**Travail à réaliser:** Modifiez le passage de l'article sur le sésamoïde oublié, en commençant aux mots « Affiliations » et en vous arrêtant après « dos du pied. ». Remplacez-y « homme » par « patient ».

**Texte de l'exercice:**
- - - -

Le sésamoïde «oublié»
Un grave traumatisme du pied avec des conséquences rares

Le sésamoïde «oublié»

Der besondere Fall
Édition
2020/1922
DOI:
https://doi.org/10.4414/fms.2020.08423
Forum Med Suisse. 2020;20(1922):323-326

Affiliations
Klinik für Orthopädie, Hand- und Unfallchirurgie, Stadtspital Triemli, Zürich

Publié le 06.05.2020

Après un accident, un homme se plaignait de fortes douleurs dans la région du milieu du pied et des orteils. Plusieurs plaies provoquées par une contusion étaient présentes au niveau de la plante et du dos du pied.

Contexte

Les lésions et affections des os sésamoïdes du gros orteil sont rares et passent facilement inaperçues, ou font l’objet d’une mauvaise appréciation. Les dislocations d’origine traumatique des sésamoïdes du gros ­orteil sont quant à elles rares parmi ce type de lésions, tandis que les fractures des os métatarsiens constituent les principales fractures de l’avant-pied. Elles sont généralement provoquées par un traumatisme ­direct ou par des forces de torsion [1].

- - - -

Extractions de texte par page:
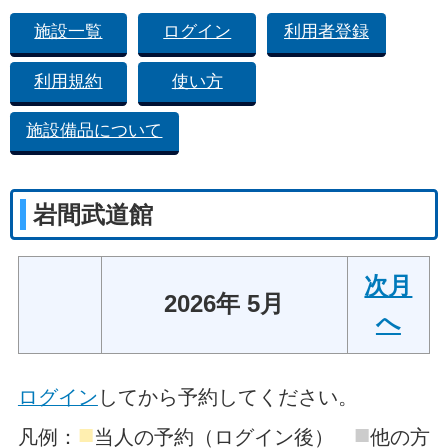
施設一覧
ログイン
利用者登録
利用規約
使い方
施設備品について
岩間武道館
次月
2026年 5月
へ
ログイン
してから予約してください。
■
■
凡例：
当人の予約（ログイン後）
他の方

- - - -

**Résultat obtenu:**
Affiliations
Klinik für Orthopädie, Hand- und Unfallchirurgie, Stadtspital Triemli, Zürich

Publié le 06.05.2020

Après un accident, un patient se plaignait de fortes douleurs dans la région du milieu du pied et des orteils. Plusieurs plaies provoquées par une contusion étaient présentes au niveau de la plante et du dos du pied.